VIDEO + PHOTO | Profession from the past: "Living alarm clocks", woke people up for work by knocking on the windows with a stick

Photo: Printscreen / YouTube

At the time of the Industrial Revolution in great Britain и Ireland there were people who earned money by waking people up in the morning before the shift because the alarm clocks at that time were not so precise and were not even affordable for many.

Believe it or not, people used to make money as "living alarm clocks". Namely, in Great Britain and Ireland, at the time of the Industrial Revolution, when alarm clocks were still not affordable and safe, there was the profession of "knocker", which was literally a person who would knock you to wake up and go on time. at work, writes The BBC.

That's about how it worked. These were people carrying a stick or a long stick to knock on customers' doors. These sticks were often made of bamboo and were too long to reach the windows on the higher floors, as the people living upstairs were also their clients and had to wake up. In some cases, sticks were allegedly used to extinguish gas lamps that were part of street lighting at dawn.


This work was generally done by older men and women, but it has been observed that sometimes it was also done by the police and thus provided additional income during the morning patrols. Some of them knocked until they were fully convinced that the client had woken up (at least until he appeared at the window), although in most cases they knocked several times on the window and moved on. For this they received a few pennies a week from their customers.

According to available records, in some parts of the United Kingdom the need for this type of awakening persisted until the 70s, although the profession actually began to die out in the 40s and 50s. According to some records, the last "living alarm clock" was Mrs. Molly Moore, Mrs.'s daughter Mary Smith, who also did that work and served as a model for a picture book dedicated to her and that profession.
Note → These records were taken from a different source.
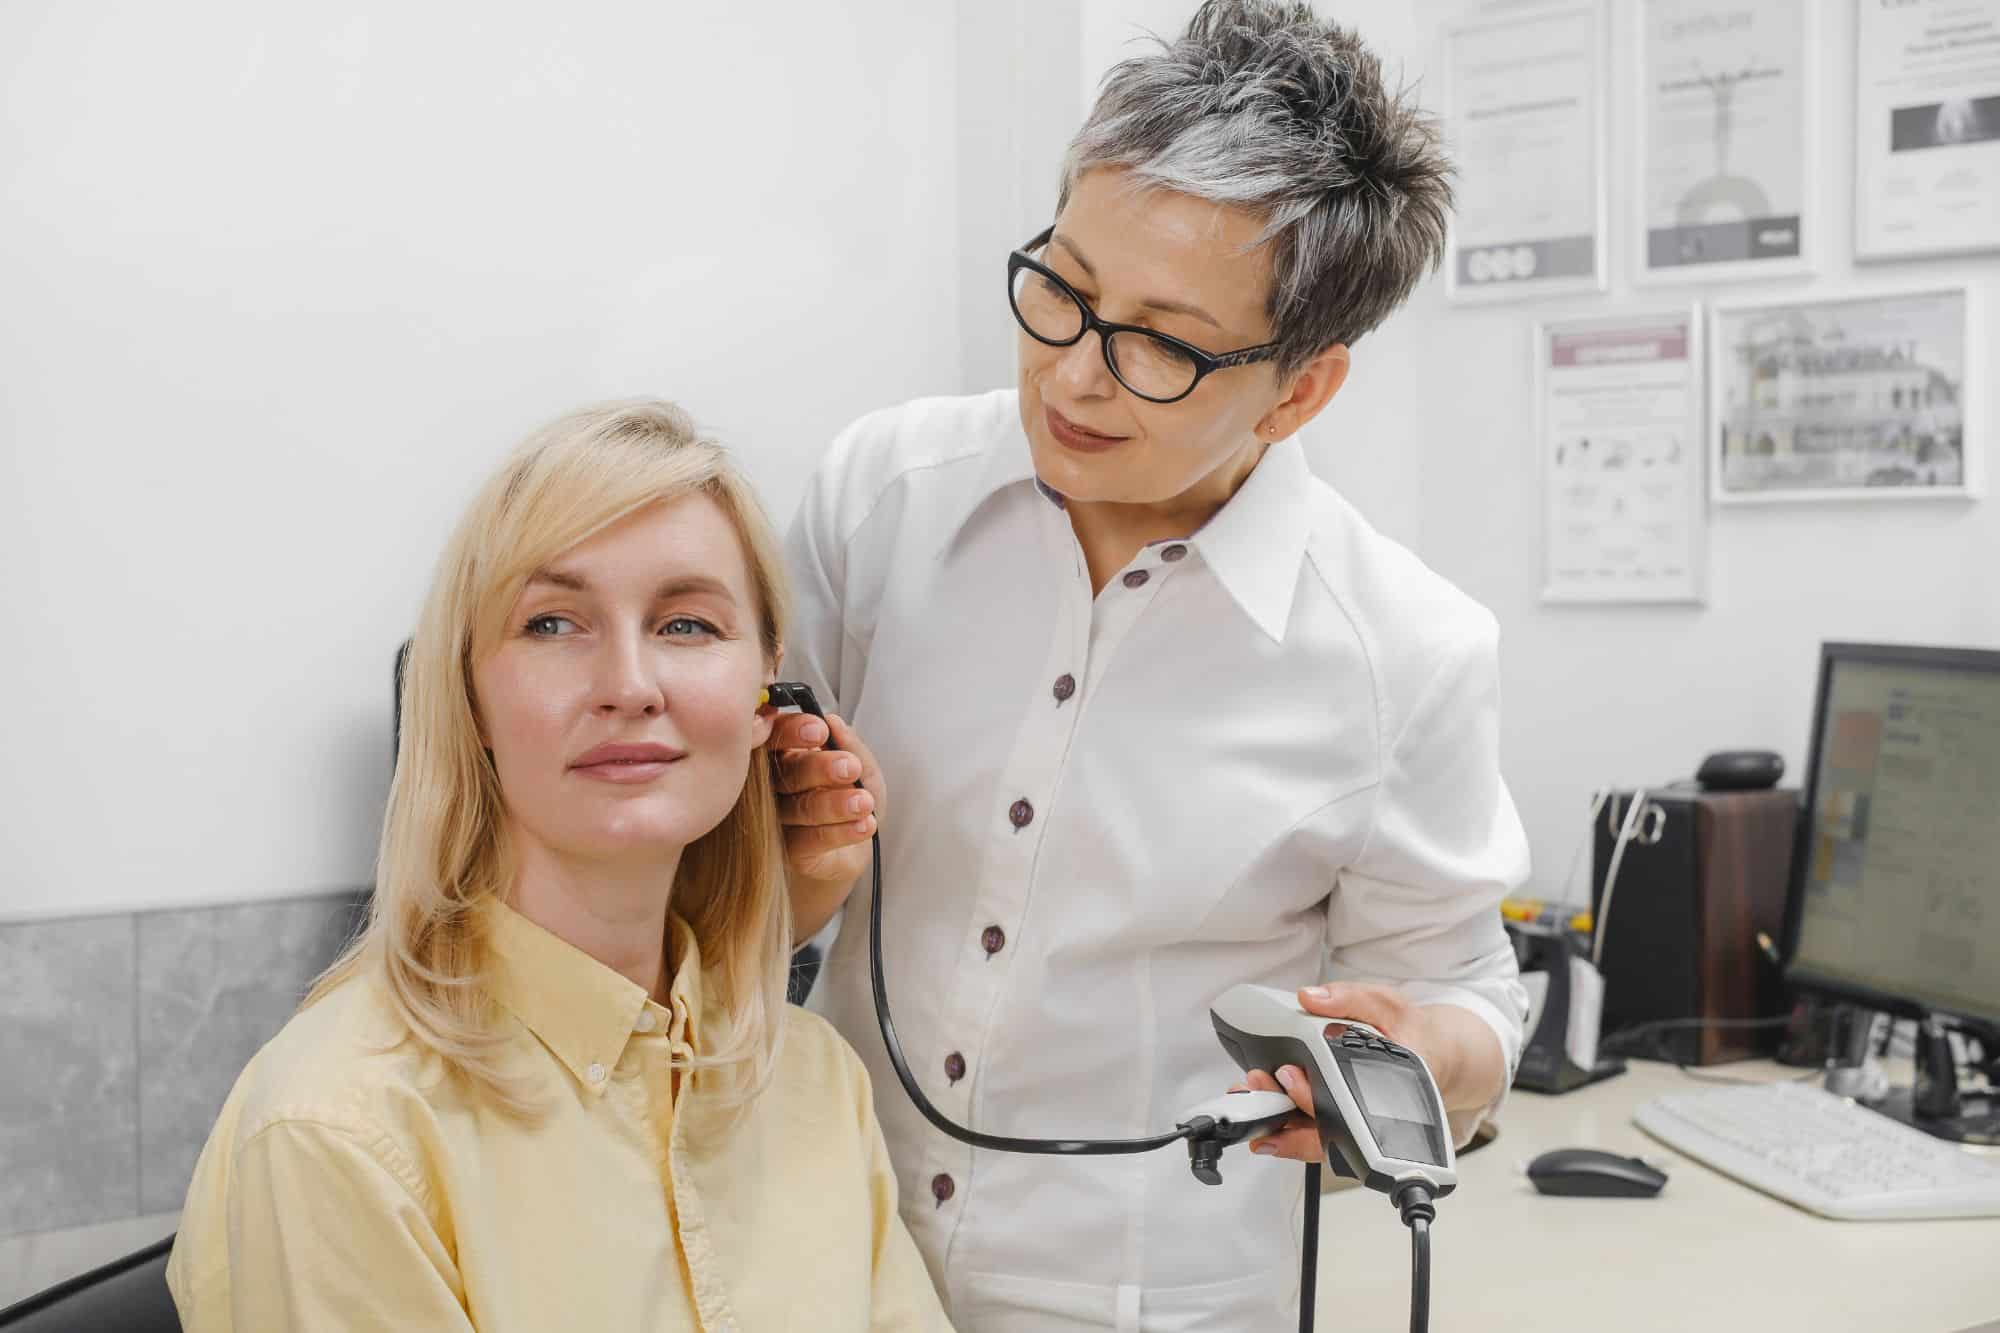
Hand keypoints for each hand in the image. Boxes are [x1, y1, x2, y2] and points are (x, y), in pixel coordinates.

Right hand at [768, 709, 884, 937]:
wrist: (856, 849)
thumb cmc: (852, 799)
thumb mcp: (863, 769)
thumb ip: (850, 746)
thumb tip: (833, 721)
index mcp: (787, 753)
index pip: (778, 735)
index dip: (793, 731)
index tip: (820, 730)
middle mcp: (774, 784)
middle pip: (786, 771)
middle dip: (819, 767)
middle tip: (850, 767)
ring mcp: (776, 819)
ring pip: (799, 807)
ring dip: (835, 804)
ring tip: (865, 803)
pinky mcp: (787, 851)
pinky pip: (809, 840)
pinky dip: (840, 832)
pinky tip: (865, 825)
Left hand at [1236, 982, 1459, 1162]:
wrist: (1431, 1054)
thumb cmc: (1411, 1033)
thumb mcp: (1386, 1004)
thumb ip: (1349, 999)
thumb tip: (1309, 997)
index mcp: (1388, 1084)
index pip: (1347, 1103)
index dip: (1312, 1095)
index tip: (1288, 1075)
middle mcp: (1371, 1113)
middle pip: (1325, 1130)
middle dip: (1284, 1113)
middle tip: (1257, 1087)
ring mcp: (1356, 1123)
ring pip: (1315, 1139)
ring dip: (1278, 1126)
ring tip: (1247, 1104)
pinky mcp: (1341, 1122)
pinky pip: (1313, 1134)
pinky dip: (1285, 1128)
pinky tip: (1261, 1118)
Otherwise, the mother and daughter used a special technique, ie they did not knock on the windows. Instead, they had a long rubber tube with a hole, like a small ball blower, through which they blew and shot into their clients' windows.

It is also interesting that the miners in the small town Ferrichil, in the county Durham, wrote on the boards of their houses with chalk when their shifts began, so that the "living alarm clocks" could wake them up in time. These plates were known as the wake-up schedule.